**Challenge:**
Please pull out every line of the data below that contains the word "entry".

**Entries:**
◇ ◇ ◇
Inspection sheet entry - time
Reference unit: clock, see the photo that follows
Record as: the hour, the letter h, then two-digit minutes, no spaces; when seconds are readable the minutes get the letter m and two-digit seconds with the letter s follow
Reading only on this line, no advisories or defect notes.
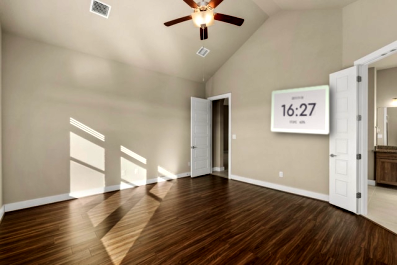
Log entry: 16h27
◇ ◇ ◇
**Solution for this exercise:**
Inspection sheet entry - time
Log entry: 16h27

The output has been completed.